Dataset excerpts Start Marker

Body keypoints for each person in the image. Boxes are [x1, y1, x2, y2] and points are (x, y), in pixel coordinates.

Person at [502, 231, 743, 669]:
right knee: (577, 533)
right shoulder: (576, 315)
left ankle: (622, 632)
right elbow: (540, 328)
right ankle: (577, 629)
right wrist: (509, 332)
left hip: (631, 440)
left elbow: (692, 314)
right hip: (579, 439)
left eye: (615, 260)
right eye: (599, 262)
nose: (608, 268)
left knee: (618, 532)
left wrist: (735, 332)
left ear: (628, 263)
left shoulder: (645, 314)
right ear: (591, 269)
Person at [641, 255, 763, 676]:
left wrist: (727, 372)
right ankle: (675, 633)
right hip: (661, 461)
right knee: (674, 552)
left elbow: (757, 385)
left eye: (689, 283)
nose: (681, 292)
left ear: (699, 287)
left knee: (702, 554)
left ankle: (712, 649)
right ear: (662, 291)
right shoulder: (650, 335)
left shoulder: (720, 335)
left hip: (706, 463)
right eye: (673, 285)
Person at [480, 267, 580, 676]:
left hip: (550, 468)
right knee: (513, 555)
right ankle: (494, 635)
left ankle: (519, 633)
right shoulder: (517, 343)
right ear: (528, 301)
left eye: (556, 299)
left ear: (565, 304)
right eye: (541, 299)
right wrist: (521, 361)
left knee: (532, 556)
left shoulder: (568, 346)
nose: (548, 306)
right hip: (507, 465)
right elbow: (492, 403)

Dataset excerpts End Marker

**Exercise brief**
Each line in the entries above, starting at the line with "left ankle: (622, 632)" and ending at the line with "left shoulder: (645, 314)", is to be printed exactly, and only those lines.

**Response to this exercise**
left ankle: (622, 632)
right elbow: (540, 328)
right ankle: (577, 629)
right wrist: (509, 332)
left hip: (631, 440)
left elbow: (692, 314)
right hip: (579, 439)
left eye: (615, 260)
right eye: (599, 262)
nose: (608, 268)
left knee: (618, 532)
left wrist: (735, 332)
left ear: (628, 263)
left shoulder: (645, 314)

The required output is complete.